Is this simulation physically accurate?
It is a qualitatively correct teaching model, not a calibrated forecast. It captures the right mechanisms — absorptivity, heat capacity, convective loss, evaporative cooling and diffusion — but uses simplified relative coefficients, a fixed 20 °C ambient and a clamped 20–36 °C colour scale rather than real meteorological data.
Why does the temperature view diffuse over time?
The D·∇²T term spreads heat from each cell to its four neighbours, smoothing sharp edges between hot and cool patches. Materials have different diffusivities — water spreads heat most readily, dense vegetation least — so a small park surrounded by asphalt slowly warms at its edges while its centre stays cool.
What real-world strategies reduce urban heat?
The same levers appear in the model: adding trees and grass introduces evaporative cooling, water bodies buffer temperature swings, and lighter, more reflective surfaces lower absorptivity.

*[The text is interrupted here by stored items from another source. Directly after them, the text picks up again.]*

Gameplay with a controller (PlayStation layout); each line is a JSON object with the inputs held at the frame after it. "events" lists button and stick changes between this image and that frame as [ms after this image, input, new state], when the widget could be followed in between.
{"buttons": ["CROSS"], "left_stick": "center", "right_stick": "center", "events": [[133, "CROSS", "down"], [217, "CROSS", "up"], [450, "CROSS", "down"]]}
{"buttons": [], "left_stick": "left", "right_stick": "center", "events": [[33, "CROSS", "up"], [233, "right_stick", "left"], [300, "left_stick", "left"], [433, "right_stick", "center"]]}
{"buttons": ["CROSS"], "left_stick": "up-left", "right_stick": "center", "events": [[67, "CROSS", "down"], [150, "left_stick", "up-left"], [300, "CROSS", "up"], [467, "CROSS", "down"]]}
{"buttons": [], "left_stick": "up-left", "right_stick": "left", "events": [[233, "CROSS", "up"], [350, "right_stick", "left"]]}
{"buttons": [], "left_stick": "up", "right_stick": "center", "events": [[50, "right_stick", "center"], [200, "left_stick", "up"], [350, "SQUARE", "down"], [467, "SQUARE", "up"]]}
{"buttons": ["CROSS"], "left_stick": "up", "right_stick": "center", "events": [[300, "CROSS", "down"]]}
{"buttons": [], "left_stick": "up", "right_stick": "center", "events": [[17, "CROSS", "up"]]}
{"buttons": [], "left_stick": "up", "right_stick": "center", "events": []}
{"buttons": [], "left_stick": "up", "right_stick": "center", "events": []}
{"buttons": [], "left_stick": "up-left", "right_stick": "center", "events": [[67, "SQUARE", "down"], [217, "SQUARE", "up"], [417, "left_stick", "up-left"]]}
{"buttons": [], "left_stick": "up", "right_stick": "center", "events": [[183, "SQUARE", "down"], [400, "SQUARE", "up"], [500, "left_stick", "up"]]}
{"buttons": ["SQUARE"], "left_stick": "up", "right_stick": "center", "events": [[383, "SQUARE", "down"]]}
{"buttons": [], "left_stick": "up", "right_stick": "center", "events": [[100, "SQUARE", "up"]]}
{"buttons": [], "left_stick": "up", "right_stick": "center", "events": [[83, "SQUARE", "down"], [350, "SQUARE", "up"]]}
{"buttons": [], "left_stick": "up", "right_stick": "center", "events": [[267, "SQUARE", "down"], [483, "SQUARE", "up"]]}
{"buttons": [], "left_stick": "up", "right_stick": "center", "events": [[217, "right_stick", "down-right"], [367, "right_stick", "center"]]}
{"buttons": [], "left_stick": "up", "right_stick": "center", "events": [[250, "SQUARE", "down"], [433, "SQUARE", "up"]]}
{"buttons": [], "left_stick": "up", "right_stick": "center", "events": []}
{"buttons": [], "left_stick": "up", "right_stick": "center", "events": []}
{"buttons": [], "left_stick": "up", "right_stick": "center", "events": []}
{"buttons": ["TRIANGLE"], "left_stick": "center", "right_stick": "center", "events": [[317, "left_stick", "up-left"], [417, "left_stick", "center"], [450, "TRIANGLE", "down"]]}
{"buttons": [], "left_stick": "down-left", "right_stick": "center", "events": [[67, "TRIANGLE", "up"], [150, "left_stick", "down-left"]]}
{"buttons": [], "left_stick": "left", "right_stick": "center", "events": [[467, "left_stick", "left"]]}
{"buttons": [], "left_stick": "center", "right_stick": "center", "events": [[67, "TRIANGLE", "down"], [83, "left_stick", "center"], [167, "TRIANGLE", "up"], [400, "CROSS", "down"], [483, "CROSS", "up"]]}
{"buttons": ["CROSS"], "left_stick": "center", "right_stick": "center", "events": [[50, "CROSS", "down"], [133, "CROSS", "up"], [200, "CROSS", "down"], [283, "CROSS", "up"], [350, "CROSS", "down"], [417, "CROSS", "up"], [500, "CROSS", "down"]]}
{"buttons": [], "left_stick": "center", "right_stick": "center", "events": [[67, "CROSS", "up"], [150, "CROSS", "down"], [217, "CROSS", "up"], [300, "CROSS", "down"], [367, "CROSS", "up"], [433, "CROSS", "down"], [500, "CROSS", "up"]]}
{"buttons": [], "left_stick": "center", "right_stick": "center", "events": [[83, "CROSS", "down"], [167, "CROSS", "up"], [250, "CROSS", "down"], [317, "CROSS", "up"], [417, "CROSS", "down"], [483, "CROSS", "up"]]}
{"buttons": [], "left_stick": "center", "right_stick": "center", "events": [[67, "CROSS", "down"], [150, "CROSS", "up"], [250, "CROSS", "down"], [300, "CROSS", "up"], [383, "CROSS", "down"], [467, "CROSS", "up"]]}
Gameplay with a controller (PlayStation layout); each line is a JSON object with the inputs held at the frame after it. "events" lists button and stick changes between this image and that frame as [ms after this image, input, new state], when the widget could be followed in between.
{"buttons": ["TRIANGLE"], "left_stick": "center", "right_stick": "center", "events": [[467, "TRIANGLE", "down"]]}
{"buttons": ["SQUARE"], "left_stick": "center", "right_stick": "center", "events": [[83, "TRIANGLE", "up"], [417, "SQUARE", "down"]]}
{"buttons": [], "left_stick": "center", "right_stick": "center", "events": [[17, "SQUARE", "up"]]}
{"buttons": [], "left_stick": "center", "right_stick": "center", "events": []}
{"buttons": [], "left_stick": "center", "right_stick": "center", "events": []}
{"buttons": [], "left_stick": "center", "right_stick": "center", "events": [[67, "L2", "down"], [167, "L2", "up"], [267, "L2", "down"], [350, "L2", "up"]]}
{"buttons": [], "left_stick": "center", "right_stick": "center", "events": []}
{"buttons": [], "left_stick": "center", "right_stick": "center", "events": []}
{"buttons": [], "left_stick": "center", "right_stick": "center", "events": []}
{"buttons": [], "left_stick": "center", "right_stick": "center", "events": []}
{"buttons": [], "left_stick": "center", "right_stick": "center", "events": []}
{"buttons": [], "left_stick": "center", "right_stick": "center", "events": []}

Real cities use green roofs, street trees, ponds and high-albedo "cool pavements" to cut peak temperatures and reduce air-conditioning demand.
Who first described the urban heat island?
The chemist Luke Howard documented London running warmer than its surroundings in 1818, making it one of the earliest recorded urban climate effects. Today cities such as Tokyo and Phoenix can be more than 10 °C hotter than nearby rural land at night, which is why UHI research is central to climate-resilient city planning.